EXCERTO DO TEXTO ->

06 agosto 2007

Hiroshima

Hoje é o 62º aniversário do uso da bomba atómica na cidade de Hiroshima. À duas semanas visitei a cidade.

Antes de mais quero avisar que aqui está escrita a minha opinião sobre o bombardeamento. É uma opinião parcial e sem qualquer autoridade no assunto.

Este é o edifício agora conhecido como Gembaku Dome, um dos poucos que sustentou o impacto da bomba atómica (justamente porque esta explodiu imediatamente por cima a cerca de 600m, e as paredes são mais resistentes a esforços verticais que horizontais).

Hiroshima

À primeira vista parece apenas um edifício em ruínas. A imagem ganha mais impacto quando vemos fotografias tiradas logo após a explosão, e se vê pouco mais restou para além destas ruínas.

Hiroshima

Cerca de 70000 pessoas morreram imediatamente com a explosão. Outras tantas acabariam por morrer nos meses seguintes devido às queimaduras e radiação. Entre essas estava uma criança chamada Sadako que, inspirada por um provérbio popular em que seria concedido um desejo a quem fizesse 1000 pássaros de papel, dobrou centenas mas acabou por morrer. Foi erguido um monumento em memória da Sadako e de muitas outras crianças vítimas da explosão.

OBJETIVO A -> Segundo o texto sobre Hiroshima, a que altura explodiu a bomba por cima do Gembaku Dome?
O texto e os registos são materiais independentes, sem ligação entre si.

DADOS FORNECIDOS ->
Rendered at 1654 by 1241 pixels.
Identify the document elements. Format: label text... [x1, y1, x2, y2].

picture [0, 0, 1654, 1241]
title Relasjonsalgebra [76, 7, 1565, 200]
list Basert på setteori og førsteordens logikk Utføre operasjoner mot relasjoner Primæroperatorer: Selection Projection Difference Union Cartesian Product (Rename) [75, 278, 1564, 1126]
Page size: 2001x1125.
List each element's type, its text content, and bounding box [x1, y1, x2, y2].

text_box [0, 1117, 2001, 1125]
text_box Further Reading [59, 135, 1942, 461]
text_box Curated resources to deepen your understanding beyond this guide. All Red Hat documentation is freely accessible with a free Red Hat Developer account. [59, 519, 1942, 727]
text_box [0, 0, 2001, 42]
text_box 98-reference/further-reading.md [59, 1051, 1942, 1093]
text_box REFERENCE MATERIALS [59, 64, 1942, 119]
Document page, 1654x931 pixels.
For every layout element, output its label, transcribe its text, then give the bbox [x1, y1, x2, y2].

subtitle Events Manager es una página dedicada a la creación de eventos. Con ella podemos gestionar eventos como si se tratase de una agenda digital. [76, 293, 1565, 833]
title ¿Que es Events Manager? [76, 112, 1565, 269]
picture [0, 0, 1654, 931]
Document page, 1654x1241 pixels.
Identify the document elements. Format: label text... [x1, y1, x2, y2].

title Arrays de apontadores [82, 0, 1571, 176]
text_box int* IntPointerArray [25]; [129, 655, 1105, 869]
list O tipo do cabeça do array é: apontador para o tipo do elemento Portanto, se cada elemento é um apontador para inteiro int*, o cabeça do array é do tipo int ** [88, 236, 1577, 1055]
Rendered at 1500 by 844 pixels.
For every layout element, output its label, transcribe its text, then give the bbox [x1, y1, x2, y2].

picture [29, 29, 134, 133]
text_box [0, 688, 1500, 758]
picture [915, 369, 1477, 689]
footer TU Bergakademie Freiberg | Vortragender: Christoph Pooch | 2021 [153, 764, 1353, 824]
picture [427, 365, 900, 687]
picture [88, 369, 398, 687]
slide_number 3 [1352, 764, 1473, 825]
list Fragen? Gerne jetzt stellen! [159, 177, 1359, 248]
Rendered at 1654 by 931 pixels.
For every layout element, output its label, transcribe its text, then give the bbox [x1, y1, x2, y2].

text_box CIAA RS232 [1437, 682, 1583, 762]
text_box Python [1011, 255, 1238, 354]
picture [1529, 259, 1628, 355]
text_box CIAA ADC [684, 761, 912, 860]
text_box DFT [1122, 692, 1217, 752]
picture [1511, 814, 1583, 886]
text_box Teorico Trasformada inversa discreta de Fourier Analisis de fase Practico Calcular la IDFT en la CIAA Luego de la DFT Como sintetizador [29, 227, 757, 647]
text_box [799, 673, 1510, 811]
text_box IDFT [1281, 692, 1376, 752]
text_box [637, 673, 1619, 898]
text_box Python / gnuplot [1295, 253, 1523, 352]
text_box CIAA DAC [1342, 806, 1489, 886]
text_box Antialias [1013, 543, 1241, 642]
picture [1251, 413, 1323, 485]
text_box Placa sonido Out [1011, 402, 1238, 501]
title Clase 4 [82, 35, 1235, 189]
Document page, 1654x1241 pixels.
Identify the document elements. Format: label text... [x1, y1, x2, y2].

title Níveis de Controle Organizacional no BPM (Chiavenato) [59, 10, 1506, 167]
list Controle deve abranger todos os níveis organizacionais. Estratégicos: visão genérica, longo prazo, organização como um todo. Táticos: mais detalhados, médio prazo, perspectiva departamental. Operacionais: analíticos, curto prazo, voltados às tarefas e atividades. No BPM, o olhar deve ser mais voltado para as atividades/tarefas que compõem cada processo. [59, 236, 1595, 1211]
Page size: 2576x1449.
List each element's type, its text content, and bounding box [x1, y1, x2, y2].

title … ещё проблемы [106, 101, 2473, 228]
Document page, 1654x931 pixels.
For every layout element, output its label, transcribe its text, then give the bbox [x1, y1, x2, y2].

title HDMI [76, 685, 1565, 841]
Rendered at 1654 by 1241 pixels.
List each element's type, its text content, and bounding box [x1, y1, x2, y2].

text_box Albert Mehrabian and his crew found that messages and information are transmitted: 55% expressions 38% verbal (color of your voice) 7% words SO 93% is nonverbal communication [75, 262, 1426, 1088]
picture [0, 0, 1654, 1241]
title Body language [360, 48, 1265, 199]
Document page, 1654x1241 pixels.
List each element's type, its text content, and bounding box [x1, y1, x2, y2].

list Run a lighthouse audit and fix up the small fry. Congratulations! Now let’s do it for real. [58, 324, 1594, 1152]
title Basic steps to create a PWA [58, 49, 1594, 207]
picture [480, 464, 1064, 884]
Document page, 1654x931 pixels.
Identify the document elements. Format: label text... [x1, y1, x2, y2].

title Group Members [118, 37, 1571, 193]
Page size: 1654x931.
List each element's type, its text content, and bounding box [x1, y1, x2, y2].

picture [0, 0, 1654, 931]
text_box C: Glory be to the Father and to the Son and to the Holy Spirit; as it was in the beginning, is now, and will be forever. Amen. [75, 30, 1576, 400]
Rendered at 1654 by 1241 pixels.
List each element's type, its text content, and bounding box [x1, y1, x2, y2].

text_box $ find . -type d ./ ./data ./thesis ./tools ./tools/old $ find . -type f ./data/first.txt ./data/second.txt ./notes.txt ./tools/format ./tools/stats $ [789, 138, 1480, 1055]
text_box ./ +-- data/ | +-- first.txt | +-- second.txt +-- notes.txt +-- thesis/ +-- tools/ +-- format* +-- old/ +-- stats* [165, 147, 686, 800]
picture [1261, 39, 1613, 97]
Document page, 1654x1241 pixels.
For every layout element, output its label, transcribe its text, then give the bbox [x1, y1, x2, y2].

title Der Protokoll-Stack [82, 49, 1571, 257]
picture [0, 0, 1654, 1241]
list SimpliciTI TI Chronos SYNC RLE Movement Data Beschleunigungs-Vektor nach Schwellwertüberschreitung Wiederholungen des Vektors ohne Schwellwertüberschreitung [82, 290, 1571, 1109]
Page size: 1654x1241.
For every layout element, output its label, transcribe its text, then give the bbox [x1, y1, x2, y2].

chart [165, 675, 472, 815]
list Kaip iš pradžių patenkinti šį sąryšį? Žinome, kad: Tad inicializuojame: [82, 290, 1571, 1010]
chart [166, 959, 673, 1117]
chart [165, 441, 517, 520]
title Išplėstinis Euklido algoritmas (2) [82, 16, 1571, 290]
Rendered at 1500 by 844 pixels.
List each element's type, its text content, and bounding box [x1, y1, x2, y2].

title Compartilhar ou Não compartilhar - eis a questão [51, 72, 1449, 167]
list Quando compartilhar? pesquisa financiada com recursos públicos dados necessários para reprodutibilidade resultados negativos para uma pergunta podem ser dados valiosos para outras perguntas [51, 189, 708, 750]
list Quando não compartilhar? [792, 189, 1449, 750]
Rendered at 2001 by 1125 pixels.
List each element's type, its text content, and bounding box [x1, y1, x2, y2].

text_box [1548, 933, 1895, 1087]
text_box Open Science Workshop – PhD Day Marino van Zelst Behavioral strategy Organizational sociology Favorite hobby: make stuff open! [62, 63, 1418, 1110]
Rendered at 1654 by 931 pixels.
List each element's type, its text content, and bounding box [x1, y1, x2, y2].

OBJETIVO B -> Atualiza os registos desde o início até à linha com "list Basert på", trocando "document elements" por "page elements" e deixando tudo o resto igual. Devolve apenas essas linhas.

SOLUÇÃO A -> A cerca de 600 m, imediatamente por cima do edifício.

SOLUÇÃO B ->
Rendered at 1654 by 1241 pixels.
Identify the page elements. Format: label text... [x1, y1, x2, y2].

picture [0, 0, 1654, 1241]
title Relasjonsalgebra [76, 7, 1565, 200]
list Basert på setteori og førsteordens logikk Utføre operasjoner mot relasjoner Primæroperatorer: Selection Projection Difference Union Cartesian Product (Rename) [75, 278, 1564, 1126]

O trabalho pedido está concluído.